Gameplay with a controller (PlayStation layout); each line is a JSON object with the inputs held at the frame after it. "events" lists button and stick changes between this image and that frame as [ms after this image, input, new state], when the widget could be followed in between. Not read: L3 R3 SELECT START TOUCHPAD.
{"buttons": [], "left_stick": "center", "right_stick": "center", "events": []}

* * *

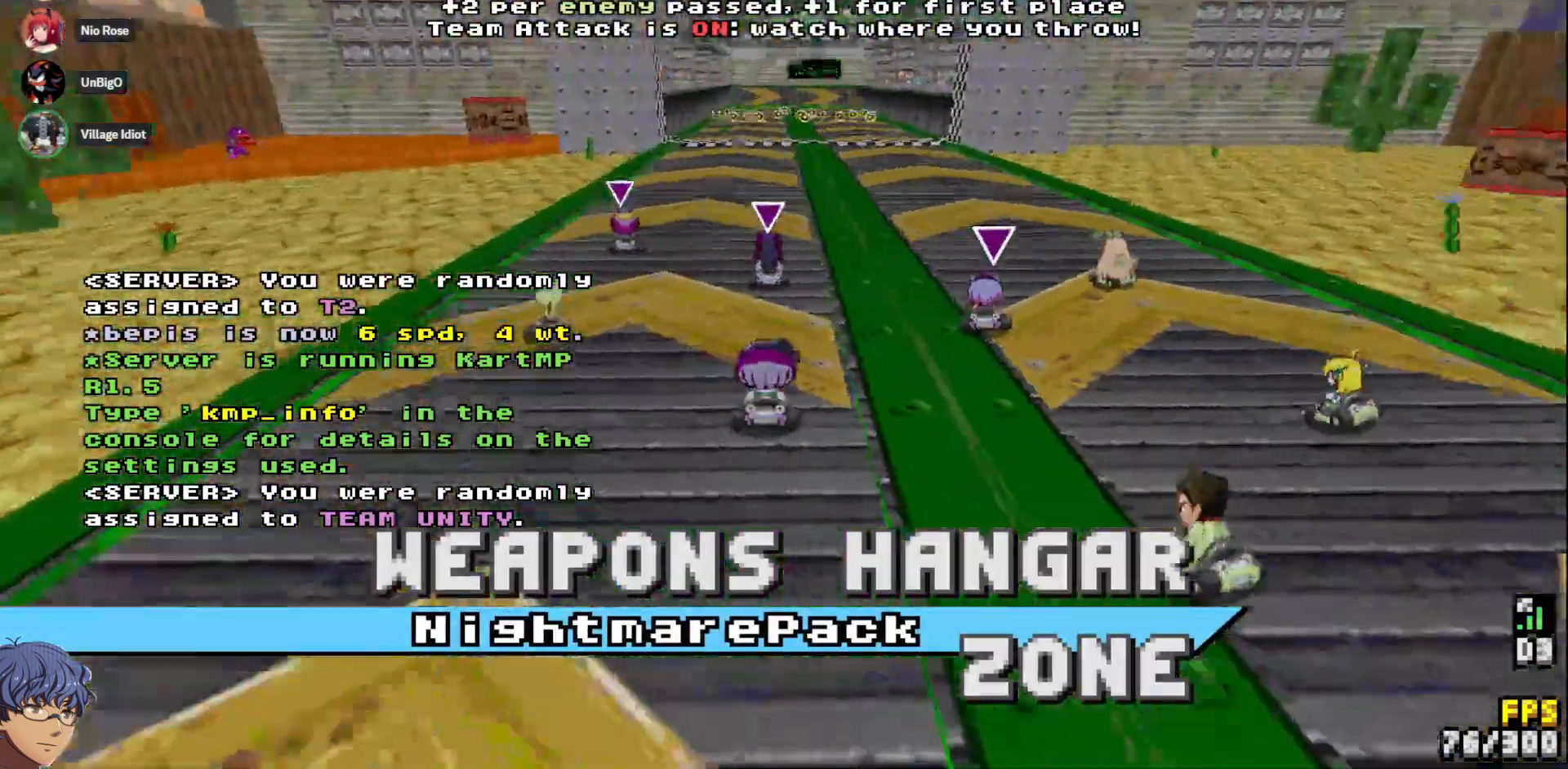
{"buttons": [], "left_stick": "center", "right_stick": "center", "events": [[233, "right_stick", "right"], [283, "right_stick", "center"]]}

--

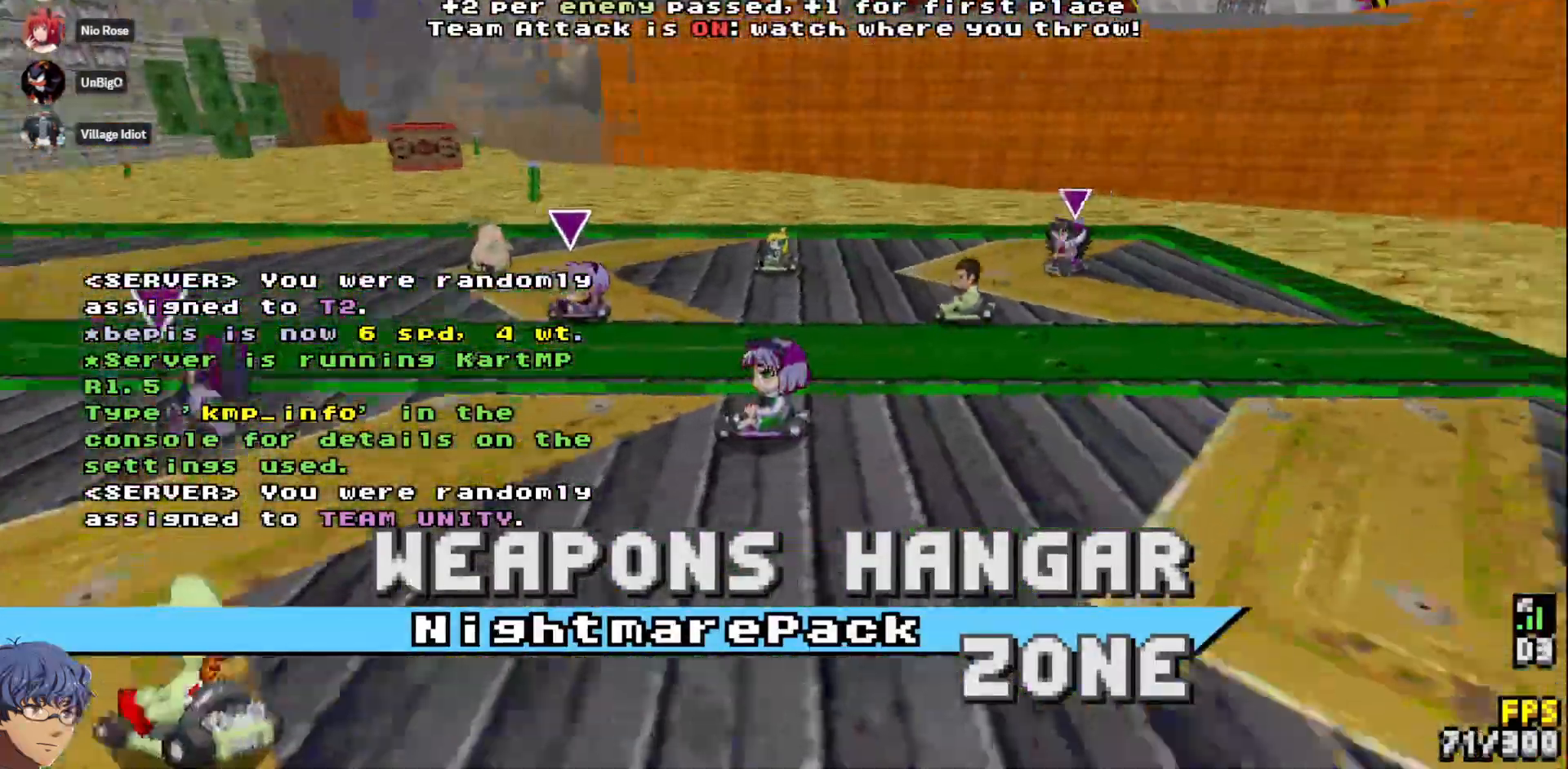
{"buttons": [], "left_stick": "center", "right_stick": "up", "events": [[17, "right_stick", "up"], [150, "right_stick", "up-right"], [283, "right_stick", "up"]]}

## Your instructions
From the records above, report the count of lines containing "buttons" and nothing more.

## Exercise output
3